Il y a encore un an, Mme Merkel semblait pourtant en mauvaise posture : sa décision, prise fin août 2015, d’ouvrir grand les portes aux vagues de réfugiés (sous conseil du patronat) avait entraîné l’afflux de plus d’un million de migrants, avec les considérables difficultés qui en ont résulté. Sa popularité en avait été sérieusement affectée, au point de jeter le doute sur sa capacité à se succéder. L’accord avec la Turquie imposé par la chancelière à l’UE en mars 2016 a cependant endigué le phénomène : Ankara retient pour l’heure trois millions de migrants sur son sol.

Rebond provisoire des sondages

Fin janvier, nouvelle alerte à la chancellerie : la désignation de l’ex-président de l’europarlement, Martin Schulz (photo), comme tête de liste des sociaux-démocrates pour les élections de septembre 2017 avait fait bondir les sondages en faveur du SPD, qui passa en quelques jours de 20% à 30% d’intentions de vote. M. Schulz, connu dans la bulle bruxelloise, apparaissait peu compromis dans la gestion gouvernementale à Berlin, presque un homme « neuf ».

Mais il a fallu vite déchanter : en mars dans la Sarre, puis le 7 mai dans la région du Schleswig-Holstein (nord du pays), les sociaux-démocrates essuyèrent deux déceptions. Dans le premier cas, les stratèges sociaux-démocrates avaient affirmé que c’était l’éventualité d’une alliance régionale avec Die Linke (gauche dite « radicale ») qui avait effrayé les électeurs, avec en perspective une telle coalition (SPD-Verts-Die Linke) au niveau national.

Du coup, cette fois, leurs camarades de Rhénanie du Nord-Westphalie avaient bien pris soin d’exclure cette hypothèse.

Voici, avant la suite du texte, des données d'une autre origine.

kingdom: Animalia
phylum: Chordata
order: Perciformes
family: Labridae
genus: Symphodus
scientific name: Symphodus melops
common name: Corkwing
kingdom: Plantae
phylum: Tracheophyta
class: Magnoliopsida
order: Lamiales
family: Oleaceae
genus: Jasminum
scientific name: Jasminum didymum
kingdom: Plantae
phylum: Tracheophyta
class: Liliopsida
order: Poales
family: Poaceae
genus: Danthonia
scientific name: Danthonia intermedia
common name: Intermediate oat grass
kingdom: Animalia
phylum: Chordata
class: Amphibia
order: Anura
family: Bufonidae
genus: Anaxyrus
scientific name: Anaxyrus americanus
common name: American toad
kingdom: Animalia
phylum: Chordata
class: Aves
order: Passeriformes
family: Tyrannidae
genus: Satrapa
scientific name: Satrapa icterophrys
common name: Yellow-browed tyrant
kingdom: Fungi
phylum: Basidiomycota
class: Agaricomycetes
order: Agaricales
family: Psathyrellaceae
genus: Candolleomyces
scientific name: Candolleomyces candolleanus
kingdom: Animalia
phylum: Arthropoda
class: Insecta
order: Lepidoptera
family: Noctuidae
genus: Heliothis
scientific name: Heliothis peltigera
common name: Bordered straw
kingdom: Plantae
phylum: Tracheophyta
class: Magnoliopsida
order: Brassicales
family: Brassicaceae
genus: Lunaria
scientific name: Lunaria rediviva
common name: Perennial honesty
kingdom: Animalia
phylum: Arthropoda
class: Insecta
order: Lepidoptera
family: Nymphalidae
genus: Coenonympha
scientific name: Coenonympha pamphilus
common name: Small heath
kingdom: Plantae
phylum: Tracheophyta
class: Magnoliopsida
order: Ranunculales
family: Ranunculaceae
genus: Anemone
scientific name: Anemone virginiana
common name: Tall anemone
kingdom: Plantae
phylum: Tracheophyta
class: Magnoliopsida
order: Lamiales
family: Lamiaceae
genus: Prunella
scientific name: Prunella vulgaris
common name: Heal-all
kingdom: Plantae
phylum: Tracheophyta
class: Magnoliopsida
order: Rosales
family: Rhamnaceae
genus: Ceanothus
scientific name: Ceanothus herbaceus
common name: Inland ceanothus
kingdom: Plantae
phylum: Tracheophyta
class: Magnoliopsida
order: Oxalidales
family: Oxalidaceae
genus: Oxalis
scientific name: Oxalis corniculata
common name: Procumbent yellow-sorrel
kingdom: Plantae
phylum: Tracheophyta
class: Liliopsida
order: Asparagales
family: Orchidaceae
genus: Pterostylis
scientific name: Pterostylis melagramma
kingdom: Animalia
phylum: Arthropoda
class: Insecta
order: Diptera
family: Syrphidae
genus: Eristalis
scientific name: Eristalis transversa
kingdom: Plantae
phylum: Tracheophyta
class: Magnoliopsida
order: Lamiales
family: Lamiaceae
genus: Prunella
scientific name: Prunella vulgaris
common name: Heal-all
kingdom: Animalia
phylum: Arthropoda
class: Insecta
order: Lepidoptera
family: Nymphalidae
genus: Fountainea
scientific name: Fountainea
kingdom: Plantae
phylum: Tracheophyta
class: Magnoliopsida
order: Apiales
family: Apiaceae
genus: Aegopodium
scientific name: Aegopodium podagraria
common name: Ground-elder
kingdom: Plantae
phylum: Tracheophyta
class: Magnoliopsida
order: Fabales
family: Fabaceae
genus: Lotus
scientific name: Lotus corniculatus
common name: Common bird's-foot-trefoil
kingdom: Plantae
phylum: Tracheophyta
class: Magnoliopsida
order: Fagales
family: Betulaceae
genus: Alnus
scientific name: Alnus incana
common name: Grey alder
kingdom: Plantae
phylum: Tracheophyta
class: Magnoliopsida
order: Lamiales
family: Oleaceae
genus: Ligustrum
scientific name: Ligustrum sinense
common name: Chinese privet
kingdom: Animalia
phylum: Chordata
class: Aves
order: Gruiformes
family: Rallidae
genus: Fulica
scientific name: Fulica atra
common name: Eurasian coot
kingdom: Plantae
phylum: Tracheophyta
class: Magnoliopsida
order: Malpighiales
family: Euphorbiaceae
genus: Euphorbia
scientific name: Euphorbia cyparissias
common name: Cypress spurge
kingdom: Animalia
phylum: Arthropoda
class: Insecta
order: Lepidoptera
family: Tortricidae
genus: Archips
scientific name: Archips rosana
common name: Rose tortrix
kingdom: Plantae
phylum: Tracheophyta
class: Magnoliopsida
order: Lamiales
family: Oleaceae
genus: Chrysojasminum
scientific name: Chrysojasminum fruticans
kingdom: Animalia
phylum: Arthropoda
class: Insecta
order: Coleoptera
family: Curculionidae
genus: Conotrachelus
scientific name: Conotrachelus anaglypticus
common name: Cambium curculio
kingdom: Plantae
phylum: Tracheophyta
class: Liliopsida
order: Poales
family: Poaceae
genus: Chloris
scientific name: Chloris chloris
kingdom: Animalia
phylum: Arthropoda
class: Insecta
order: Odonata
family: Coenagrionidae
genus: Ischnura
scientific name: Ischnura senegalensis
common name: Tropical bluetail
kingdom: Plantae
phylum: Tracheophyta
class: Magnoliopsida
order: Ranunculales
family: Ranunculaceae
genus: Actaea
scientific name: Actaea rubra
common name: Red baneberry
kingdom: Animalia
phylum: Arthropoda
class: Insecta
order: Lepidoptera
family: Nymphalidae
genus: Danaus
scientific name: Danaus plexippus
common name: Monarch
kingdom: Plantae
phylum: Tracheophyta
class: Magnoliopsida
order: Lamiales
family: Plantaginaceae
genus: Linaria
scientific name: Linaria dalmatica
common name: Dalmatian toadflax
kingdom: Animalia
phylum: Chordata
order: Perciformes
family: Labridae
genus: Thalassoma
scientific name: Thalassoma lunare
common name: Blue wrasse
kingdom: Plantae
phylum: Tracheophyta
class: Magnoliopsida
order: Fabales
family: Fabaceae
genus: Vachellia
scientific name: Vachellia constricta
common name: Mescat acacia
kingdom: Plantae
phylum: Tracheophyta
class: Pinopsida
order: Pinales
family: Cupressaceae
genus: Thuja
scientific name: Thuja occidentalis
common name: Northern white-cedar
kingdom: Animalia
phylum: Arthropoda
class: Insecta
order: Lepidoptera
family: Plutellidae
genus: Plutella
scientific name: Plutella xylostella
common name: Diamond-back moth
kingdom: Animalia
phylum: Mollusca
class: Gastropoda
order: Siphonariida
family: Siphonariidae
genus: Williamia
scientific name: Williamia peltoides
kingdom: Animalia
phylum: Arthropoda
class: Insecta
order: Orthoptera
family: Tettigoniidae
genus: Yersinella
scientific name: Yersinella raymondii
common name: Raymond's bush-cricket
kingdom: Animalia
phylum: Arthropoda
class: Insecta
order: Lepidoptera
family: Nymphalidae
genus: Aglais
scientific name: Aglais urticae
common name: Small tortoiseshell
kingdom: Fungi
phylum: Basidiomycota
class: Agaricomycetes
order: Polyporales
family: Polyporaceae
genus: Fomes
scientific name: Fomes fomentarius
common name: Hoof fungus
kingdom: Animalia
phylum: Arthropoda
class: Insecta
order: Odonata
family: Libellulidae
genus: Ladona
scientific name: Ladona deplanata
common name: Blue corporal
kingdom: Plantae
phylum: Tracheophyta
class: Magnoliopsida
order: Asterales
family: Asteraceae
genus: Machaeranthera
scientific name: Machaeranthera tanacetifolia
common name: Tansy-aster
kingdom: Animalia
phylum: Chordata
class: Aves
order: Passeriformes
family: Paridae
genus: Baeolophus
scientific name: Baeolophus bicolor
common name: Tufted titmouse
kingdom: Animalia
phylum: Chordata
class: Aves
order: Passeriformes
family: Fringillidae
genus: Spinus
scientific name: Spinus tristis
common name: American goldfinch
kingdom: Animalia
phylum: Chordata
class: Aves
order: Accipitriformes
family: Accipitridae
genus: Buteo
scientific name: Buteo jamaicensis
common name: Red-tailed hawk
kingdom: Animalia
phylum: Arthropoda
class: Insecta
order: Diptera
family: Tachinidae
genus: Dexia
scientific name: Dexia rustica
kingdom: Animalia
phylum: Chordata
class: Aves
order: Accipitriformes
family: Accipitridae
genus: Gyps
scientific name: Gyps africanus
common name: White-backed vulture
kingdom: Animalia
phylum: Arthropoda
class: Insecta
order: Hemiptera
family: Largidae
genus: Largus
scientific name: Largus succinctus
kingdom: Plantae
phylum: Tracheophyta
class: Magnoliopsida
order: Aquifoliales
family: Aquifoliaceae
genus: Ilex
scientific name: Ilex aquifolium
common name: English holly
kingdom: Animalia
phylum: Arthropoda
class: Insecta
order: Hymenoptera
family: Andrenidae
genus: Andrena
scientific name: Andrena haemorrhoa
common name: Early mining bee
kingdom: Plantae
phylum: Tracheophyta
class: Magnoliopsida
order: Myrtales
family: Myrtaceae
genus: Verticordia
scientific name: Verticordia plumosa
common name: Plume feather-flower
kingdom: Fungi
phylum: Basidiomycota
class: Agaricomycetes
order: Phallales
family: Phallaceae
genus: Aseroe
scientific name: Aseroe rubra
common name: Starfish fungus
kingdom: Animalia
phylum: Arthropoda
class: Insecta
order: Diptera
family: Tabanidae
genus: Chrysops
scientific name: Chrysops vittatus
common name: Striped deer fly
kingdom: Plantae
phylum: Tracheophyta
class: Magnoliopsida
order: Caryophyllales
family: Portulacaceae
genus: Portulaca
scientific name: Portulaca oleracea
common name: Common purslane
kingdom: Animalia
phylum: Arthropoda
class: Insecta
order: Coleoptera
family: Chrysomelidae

Sans plus de succès. Le résultat est d’autant plus amer que M. Schulz, lui-même rhénan, avait « mouillé la chemise » et personnellement mené campagne dans sa région d’origine. Dans ces conditions, tous les observateurs s’accordent pour considérer qu’Angela Merkel a toutes les chances d’obtenir un quatrième mandat en septembre prochain. D’autant que si le FDP refait surface, il constituerait un partenaire alternatif de choix pour la CDU.

Mais l’échec social-démocrate a des raisons plus profondes que les jeux politiciens. A l’inverse de l’image couramment répandue d’une Allemagne uniformément prospère, le pays souffre d’une pauvreté qui touche des pans entiers de la population. La précarité, notamment, fait des ravages. En outre, le gouvernement fédéral encaisse les dividendes des exportations toujours plus massives, alors même que des infrastructures nationales se dégradent : au nom de la « rigueur » budgétaire, l’Etat investit peu, et les collectivités locales sont étranglées. Cela touche en particulier les services publics.

Le rôle des Verts dans le gouvernement régional sortant a largement contribué à des arbitrages « pro-environnement », c’est-à-dire en réalité anti-industriels

Cette situation dégradée se manifeste particulièrement dans le vieux Land industriel Rhénan, où des zones entières sont désormais laissées en jachère. La question de la sécurité est également durement ressentie par les plus modestes. Cerise sur le gâteau : le rôle des Verts dans le gouvernement sortant a largement contribué à des arbitrages « pro-environnement », c’est-à-dire en réalité anti-industriels.

Une réalité qui explique sans doute que plus d’un électeur sur trois n’ait pas souhaité se rendre aux urnes, malgré la très forte médiatisation qu a marqué le scrutin.